Dans nos pays sortis de la dictature, nous sommes tous, à des degrés divers, des despotes forgés par la pensée unique : chacun pense détenir la vérité. C’est ce qui explique la prolifération des partis politiques qui ne divergent guère par leurs propositions, mais par les egos de leurs chefs. En fait, nous sommes en apprentissage de la démocratie, un exercice utile afin de sortir du sous-développement mental occasionné par les régimes oppresseurs.

Le fleuve des révolutions des jeunes les plus évolués fut détourné par des éléments les plus rétrogrades de la société qui aspirent à un retour vers le lointain passé.
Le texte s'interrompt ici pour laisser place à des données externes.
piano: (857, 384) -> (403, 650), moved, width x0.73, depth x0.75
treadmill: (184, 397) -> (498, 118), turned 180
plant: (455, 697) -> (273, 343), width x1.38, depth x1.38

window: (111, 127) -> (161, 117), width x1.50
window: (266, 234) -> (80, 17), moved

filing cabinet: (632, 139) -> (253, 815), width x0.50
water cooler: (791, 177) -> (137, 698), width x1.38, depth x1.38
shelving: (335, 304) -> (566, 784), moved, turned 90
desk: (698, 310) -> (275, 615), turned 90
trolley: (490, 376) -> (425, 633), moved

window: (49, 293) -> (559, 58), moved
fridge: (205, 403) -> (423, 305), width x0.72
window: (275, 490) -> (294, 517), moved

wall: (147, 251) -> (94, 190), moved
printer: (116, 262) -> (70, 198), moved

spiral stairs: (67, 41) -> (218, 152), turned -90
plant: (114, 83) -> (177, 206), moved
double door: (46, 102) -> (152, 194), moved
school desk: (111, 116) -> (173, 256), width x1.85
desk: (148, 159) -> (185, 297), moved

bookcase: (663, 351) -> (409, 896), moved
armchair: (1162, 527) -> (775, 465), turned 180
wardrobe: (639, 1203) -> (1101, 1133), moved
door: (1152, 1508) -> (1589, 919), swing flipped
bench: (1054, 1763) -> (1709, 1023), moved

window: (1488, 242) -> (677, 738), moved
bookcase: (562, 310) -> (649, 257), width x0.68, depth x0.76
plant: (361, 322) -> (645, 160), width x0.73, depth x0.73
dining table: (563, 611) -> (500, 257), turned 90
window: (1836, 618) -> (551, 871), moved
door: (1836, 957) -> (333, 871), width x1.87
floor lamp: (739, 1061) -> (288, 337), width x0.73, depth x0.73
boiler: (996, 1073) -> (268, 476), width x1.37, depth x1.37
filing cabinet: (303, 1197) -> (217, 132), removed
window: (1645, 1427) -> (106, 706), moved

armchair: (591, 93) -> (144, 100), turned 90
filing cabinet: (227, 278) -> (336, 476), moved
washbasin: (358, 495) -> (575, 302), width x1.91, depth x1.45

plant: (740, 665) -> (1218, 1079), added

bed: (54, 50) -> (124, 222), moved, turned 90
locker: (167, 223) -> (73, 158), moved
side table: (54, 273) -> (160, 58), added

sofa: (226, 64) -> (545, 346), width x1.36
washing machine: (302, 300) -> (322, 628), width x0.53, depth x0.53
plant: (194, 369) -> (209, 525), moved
Pour se donner quelque crédibilité, les gagnants se présentent en islamistes «modérés», alors que leur objectif caché est l’instauration de la théocratie. Cette dernière n’est qu’une dictature qui pervertit la religion et l’individu, tout en divisant la société et les pays. Les seuls gagnants de cette supercherie sont les politiciens dépourvus d’idées qui instrumentalisent les textes sacrés pour assouvir leur instinct de domination d’autrui. Pour les dissuader de concrétiser leur pathologie, il est préférable d’assigner l’utilisation de la religion aux seuls vrais religieux qui servent Dieu avec abnégation et sincérité. Quant à ceux qui veulent faire de la politique, qu’ils optent pour le jeu démocratique en divulguant leur programme pour assurer le développement de leur pays.